The energy that drives the reaction can come from substrate heat alone (thermal CVD) or from an RF plasma. Thermal variants such as LPCVD run hot, between 600 and 800 degrees C, to deposit dense, stoichiometric silicon nitride and polysilicon. Plasma-enhanced CVD (PECVD) couples a 13.56 MHz discharge to crack the precursors at only 250 to 400 degrees C, a low thermal budget that lets engineers deposit a protective nitride cap over a finished GaAs or GaN transistor without damaging its Schottky gate or ohmic contacts. Epitaxial growth uses metalorganic precursors (MOCVD) at 1000 to 1100 degrees C to grow single-crystal compound-semiconductor layers atop a silicon carbide or sapphire wafer.
Film quality directly governs RF performance. In a GaN HEMT, the AlGaN barrier thickness controls the two-dimensional electron-gas sheet charge and therefore the drain current and power density; a few angstroms of error shifts threshold voltage and pinch-off. The silicon-nitride passivation deposited by PECVD suppresses surface trapping that otherwise causes current collapse and gain compression at microwave frequencies. Tight CVD control is what makes a GaN-on-SiC wafer capable of 5 to 8 W/mm at X-band.
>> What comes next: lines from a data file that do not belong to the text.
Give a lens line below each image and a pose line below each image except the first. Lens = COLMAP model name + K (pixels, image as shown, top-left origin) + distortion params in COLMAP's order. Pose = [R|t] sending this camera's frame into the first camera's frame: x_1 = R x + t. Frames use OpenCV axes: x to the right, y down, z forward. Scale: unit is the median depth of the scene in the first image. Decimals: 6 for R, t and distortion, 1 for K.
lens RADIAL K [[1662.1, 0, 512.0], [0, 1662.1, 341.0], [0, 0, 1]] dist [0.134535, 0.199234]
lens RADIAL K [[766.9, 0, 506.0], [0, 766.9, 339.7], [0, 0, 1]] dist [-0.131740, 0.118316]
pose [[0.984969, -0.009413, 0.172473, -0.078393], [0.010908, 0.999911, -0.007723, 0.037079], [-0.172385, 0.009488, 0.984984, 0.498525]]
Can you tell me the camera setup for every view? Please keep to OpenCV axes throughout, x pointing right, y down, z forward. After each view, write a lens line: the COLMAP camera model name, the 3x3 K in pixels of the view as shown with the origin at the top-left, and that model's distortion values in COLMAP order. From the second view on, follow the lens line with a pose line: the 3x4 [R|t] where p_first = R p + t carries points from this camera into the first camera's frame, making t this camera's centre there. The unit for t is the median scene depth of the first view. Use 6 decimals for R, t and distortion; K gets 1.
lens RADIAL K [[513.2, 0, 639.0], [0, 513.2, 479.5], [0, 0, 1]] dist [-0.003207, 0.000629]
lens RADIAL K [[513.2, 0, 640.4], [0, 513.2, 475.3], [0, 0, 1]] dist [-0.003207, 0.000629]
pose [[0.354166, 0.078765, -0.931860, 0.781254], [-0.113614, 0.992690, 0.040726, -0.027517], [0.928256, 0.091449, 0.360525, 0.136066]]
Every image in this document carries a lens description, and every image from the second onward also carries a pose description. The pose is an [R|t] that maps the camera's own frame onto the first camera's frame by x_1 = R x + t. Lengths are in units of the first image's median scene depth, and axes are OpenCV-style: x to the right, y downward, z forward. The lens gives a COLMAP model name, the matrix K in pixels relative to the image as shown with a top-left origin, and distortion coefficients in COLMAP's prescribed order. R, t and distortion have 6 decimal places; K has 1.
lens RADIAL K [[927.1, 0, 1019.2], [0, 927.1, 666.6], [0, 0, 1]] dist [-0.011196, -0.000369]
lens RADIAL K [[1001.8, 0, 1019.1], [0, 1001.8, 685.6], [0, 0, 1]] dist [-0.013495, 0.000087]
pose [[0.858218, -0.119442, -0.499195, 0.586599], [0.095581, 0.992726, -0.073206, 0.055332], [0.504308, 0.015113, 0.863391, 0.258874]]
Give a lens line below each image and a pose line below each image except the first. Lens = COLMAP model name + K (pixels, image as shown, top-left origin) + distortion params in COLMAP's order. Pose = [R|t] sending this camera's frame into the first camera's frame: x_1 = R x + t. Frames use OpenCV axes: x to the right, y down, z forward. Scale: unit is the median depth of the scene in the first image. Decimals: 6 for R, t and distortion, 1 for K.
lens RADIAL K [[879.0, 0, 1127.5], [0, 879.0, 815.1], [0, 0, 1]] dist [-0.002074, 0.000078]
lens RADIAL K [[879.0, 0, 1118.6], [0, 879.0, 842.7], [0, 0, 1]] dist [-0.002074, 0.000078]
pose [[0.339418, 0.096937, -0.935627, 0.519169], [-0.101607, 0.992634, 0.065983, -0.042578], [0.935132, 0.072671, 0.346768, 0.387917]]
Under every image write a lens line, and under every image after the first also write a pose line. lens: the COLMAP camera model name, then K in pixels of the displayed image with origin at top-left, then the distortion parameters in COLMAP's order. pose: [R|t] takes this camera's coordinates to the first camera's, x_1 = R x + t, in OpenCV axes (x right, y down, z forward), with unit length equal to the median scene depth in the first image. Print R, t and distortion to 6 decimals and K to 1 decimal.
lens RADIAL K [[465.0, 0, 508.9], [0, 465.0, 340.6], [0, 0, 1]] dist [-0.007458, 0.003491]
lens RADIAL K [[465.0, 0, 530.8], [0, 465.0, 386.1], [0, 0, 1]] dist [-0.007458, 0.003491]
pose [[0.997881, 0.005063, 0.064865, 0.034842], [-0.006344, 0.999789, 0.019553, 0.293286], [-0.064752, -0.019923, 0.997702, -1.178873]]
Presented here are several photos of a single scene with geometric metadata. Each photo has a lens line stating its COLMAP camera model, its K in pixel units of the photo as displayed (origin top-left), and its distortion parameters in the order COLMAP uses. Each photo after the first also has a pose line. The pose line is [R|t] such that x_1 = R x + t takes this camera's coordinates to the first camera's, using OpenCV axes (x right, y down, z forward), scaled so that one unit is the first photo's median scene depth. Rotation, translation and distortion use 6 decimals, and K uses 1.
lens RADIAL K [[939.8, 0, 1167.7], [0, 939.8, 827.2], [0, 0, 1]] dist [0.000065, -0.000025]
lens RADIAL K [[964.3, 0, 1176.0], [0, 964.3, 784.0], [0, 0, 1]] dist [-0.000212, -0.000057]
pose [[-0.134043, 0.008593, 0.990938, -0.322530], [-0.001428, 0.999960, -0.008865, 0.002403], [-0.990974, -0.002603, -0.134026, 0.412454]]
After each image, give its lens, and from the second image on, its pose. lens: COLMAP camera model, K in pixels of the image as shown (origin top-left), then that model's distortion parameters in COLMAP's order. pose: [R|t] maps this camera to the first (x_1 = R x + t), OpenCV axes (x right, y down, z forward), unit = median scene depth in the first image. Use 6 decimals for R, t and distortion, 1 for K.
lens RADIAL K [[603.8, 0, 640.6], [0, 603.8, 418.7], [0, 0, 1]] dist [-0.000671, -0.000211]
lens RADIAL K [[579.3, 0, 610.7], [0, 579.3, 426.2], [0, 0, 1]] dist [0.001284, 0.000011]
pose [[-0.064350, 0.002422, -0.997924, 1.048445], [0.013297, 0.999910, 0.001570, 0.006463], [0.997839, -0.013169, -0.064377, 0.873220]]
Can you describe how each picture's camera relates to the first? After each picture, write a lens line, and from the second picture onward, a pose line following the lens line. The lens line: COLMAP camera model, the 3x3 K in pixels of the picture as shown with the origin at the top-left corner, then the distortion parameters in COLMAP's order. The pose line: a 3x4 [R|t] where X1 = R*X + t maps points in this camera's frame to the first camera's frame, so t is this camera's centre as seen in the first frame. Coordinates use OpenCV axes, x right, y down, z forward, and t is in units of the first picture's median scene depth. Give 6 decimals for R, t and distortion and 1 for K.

CVD Reaction and Rate Kinetics
3 SiCl2H2 + 4 NH3 → Si3N4 + 6 HCl + 6 H2
GaN epitaxy (MOCVD, trimethylgallium + ammonia):
Ga(CH3)3 + NH3 → GaN + 3 CH4
Reaction-limited deposition rate (Arrhenius):
R ≈ R0 × exp(−Ea / kT)
Where R = growth rate, Ea ≈ 1.5 to 2 eV (surface-reaction activation energy), k = Boltzmann constant, T = absolute temperature. Example: an LPCVD nitride run at T ≈ 1,043 K (770 °C) deposits at ≈ 3 to 5 nm/min, so a 100 nm passivation layer takes roughly 20 to 30 minutes.
CVD Variants Used in RF Fabrication
| Variant | Pressure | Temperature | Typical Film | RF Use Case |
|---|---|---|---|---|
| APCVD | ~760 Torr | 400 to 500 °C | Doped SiO2 (BPSG) | Low-cost interlayer oxide |
| LPCVD | 0.1 to 2 Torr | 600 to 800 °C | Si3N4, polysilicon | Dense dielectrics, masks |
| PECVD | 0.5 to 5 Torr | 250 to 400 °C | SiN, SiO2 | Final-passivation over GaN/GaAs |
| MOCVD | 20 to 200 Torr | 1,000 to 1,100 °C | AlGaN/GaN, InGaP, GaAs | HEMT and HBT epitaxy |
| ALD (cyclic CVD) | 0.1 to 1 Torr | 150 to 350 °C | Al2O3, HfO2 | Gate dielectric, thin barriers |
Frequently Asked Questions
What is the difference between LPCVD, PECVD, and APCVD?
They differ in pressure and energy source. APCVD runs near 760 Torr for fast but non-uniform films. LPCVD operates at 0.1 to 2 Torr and 600 to 800 °C for highly uniform, conformal silicon nitride and polysilicon. PECVD uses a 13.56 MHz plasma to deposit at only 250 to 400 °C, which is the low thermal budget needed to passivate finished GaN and GaAs devices without harming the gate Schottky and ohmic metal.
Why is MOCVD preferred over MBE for GaN RF epitaxy?
MOCVD grows GaN and AlGaN from trimethylgallium and ammonia at 1,000 to 1,100 °C with rates of 1 to 3 μm/hr in multi-wafer reactors, giving the throughput high-volume production needs and AlGaN/GaN HEMT sheet resistance near 300 to 400 Ω/sq. MBE yields sharper interfaces and lower carbon but at far lower throughput, so it stays mostly in research; for GaN-on-SiC RF power transistors, MOCVD dominates.
What governs the deposition rate in a CVD process?
At lower temperatures the rate is reaction-limited and follows Arrhenius behavior, R ∝ exp(−Ea/kT), with Ea near 1.5 to 2 eV, so it is very temperature sensitive. At higher temperatures it becomes mass-transport-limited, set by precursor diffusion across the boundary layer and dependent on flow and pressure. Production LPCVD furnaces run reaction-limited so uniformity tracks the easier-to-control temperature profile.